Section 1-4 - Building Pipelines

GridSearchCV reviews the performance of a set range of parameters on a cross-validation basis. This means only a portion of the training data is reviewed at any one time. When filling in the NA values with the mean value, however, we considered the whole set of training data.

Hence we took an inconsistent approach in reviewing only a portion of the data when running GridSearchCV, but the full set of data when filling in missing values. We can avoid this inconsistency by building pipelines and making imputations.

Pandas - Extracting data


In [1]:
import pandas as pd
import numpy as np

df = pd.read_csv('../data/train.csv')

Pandas - Cleaning data

We will leave the NA values in the column Age.


In [2]:
df = df.drop(['Name', 'Ticket', 'Cabin'], axis=1)

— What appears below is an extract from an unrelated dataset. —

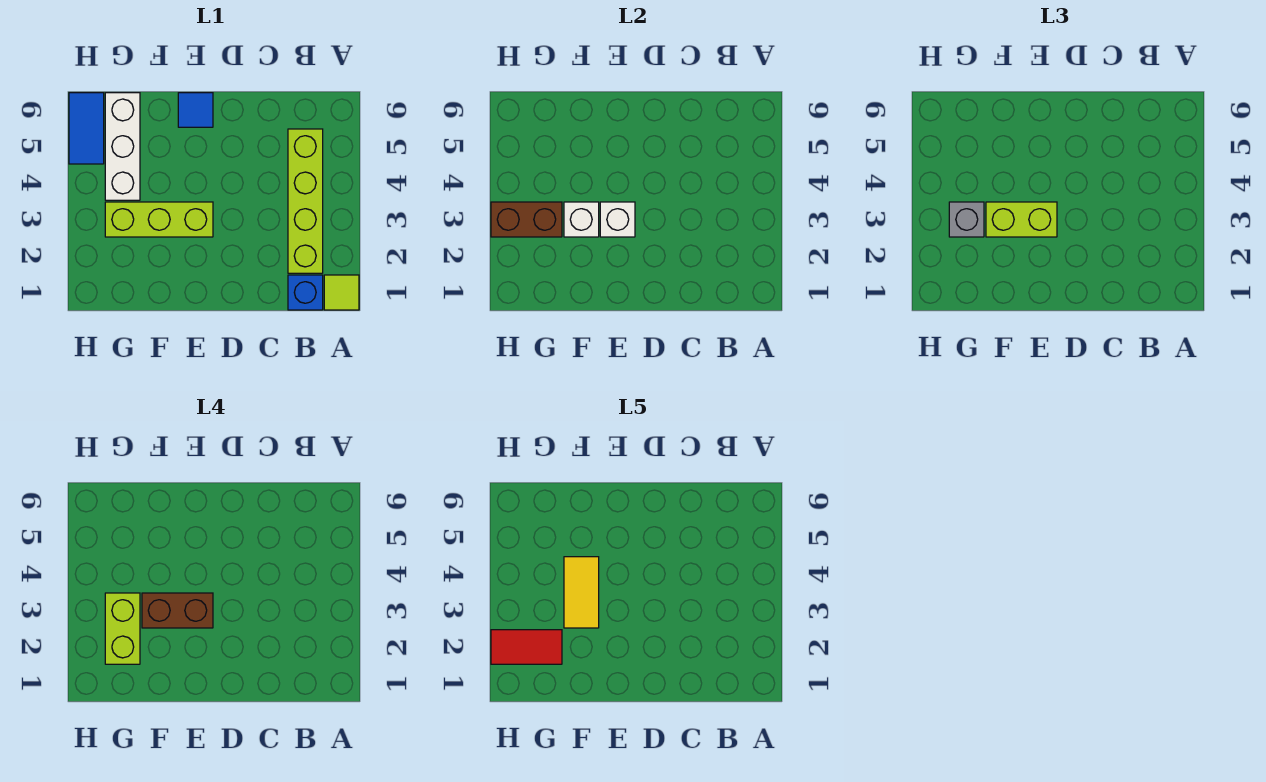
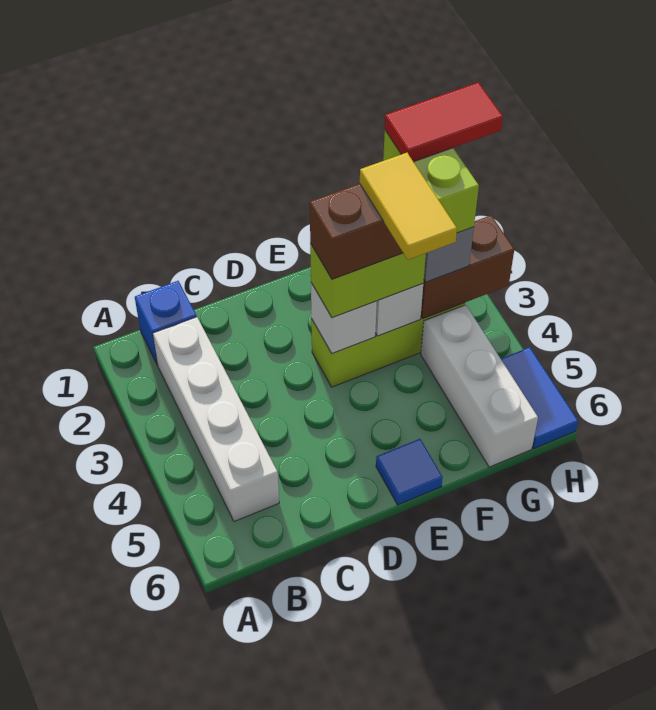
lime tile A1 level 1 -> none
lime brick B2:B5 level 1 -> white brick B2:B5 level 1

age_mean = df['Age'].mean()

from scipy.stats import mode

mode_embarked = mode(df['Embarked'])[0][0]
df['Embarked'] = df['Embarked'].fillna(mode_embarked)

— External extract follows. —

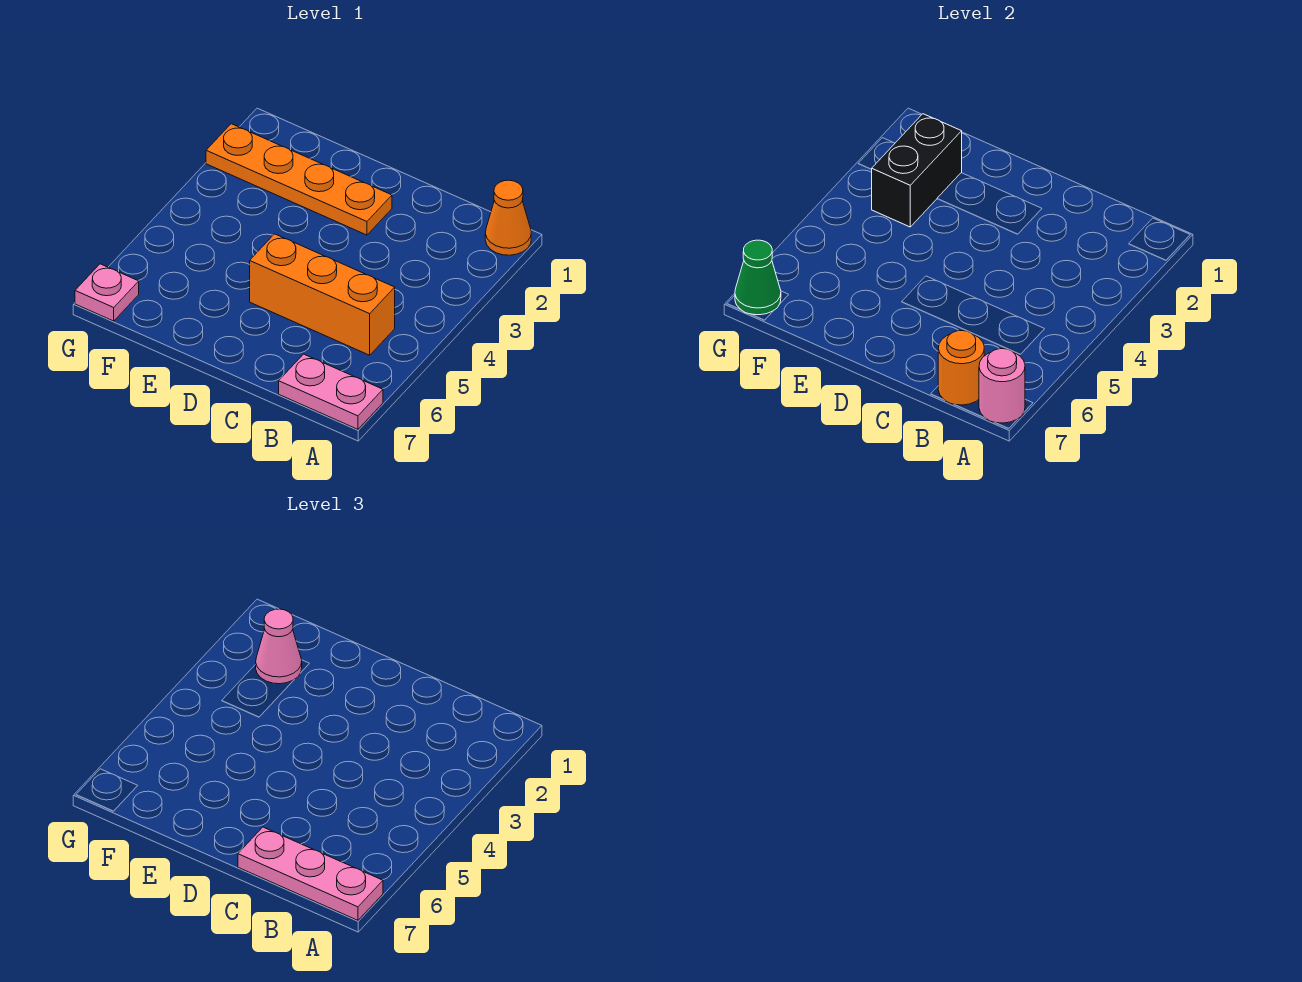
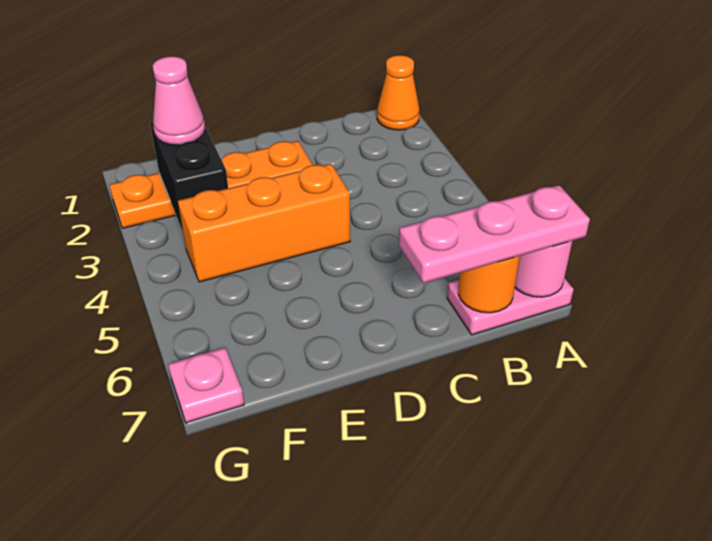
orange brick B5:D5 level 1 -> orange brick D4:F4 level 1
green cone G7 level 2 -> none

df['Gender'] = df['Sex'].map({'female': 0, 'male': 1}).astype(int)

pd.get_dummies(df['Embarked'], prefix='Embarked').head(10)
df = pd.concat([df, pd.get_dummies(df['Embarked'], prefix='Embarked')], axis=1)

df = df.drop(['Sex', 'Embarked'], axis=1)

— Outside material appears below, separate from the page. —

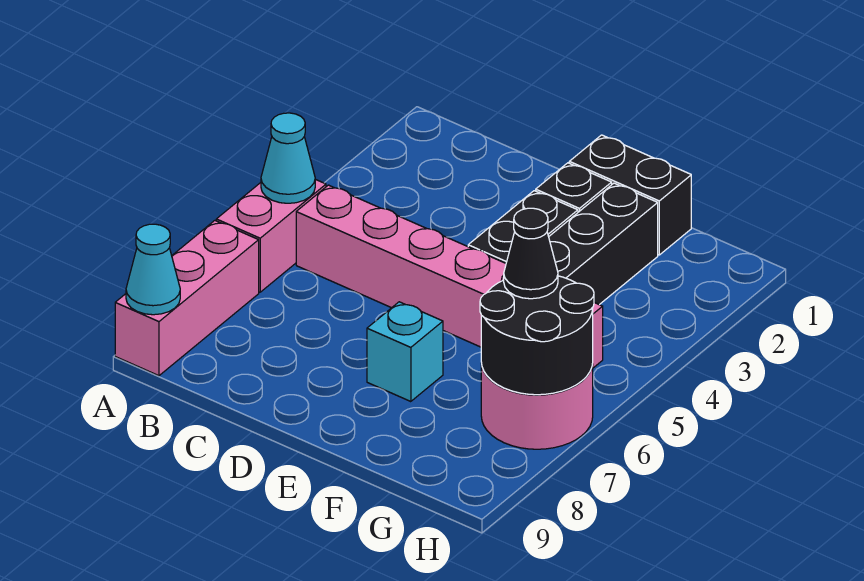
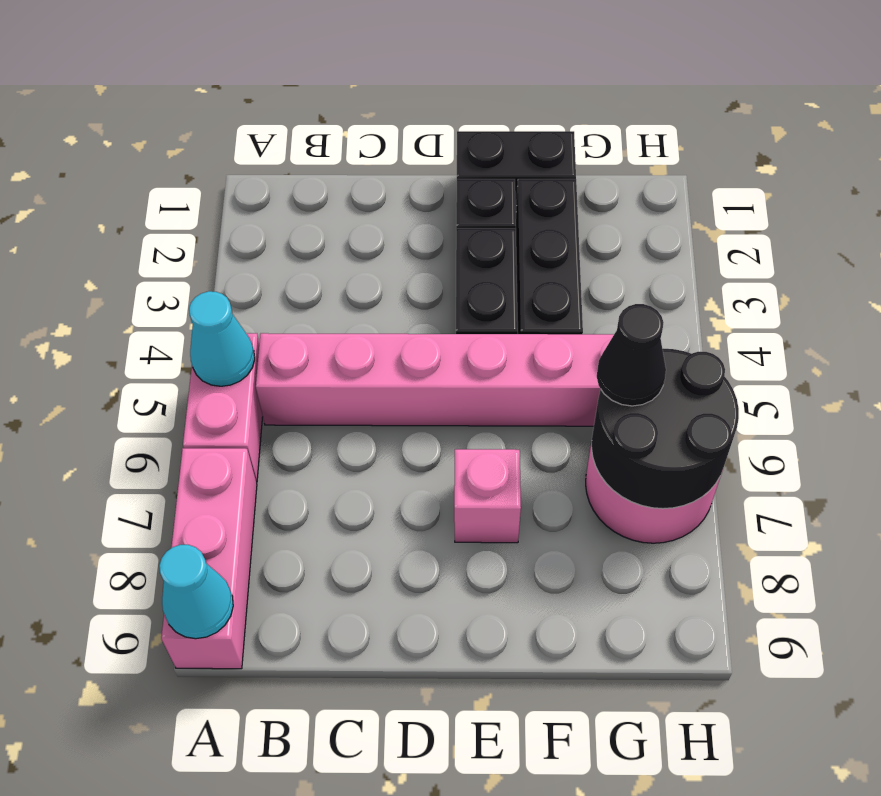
cyan brick E7 level 1 -> pink brick E7 level 1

cols = df.columns.tolist()
cols = [cols[1]] + cols[0:1] + cols[2:]

df = df[cols]

We replace the NA values in the column Age with a negative value marker -1, as the following bug disallows us from using a missing value marker:

https://github.com/scikit-learn/scikit-learn/issues/3044


In [3]:
df = df.fillna(-1)

We then review our dataset.


In [4]:
df.info()


<class 'pandas.core.frame.DataFrame'>
Int64Index: 891 entries, 0 to 890
Data columns (total 11 columns):
Survived       891 non-null int64
PassengerId    891 non-null int64
Pclass         891 non-null int64
Age            891 non-null float64
SibSp          891 non-null int64
Parch          891 non-null int64
Fare           891 non-null float64
Gender         891 non-null int64
Embarked_C     891 non-null float64
Embarked_Q     891 non-null float64
Embarked_S     891 non-null float64
dtypes: float64(5), int64(6)

In [5]:
train_data = df.values

Scikit-learn - Training the model

We now build a pipeline to enable us to first impute the mean value of the column Age on the portion of the training data we are considering, and second, assess the performance of our tuning parameters.


In [6]:
from sklearn.pipeline import Pipeline
from sklearn.preprocessing import Imputer
from sklearn.ensemble import RandomForestClassifier
from sklearn.grid_search import GridSearchCV

imputer = Imputer(strategy='mean', missing_values=-1)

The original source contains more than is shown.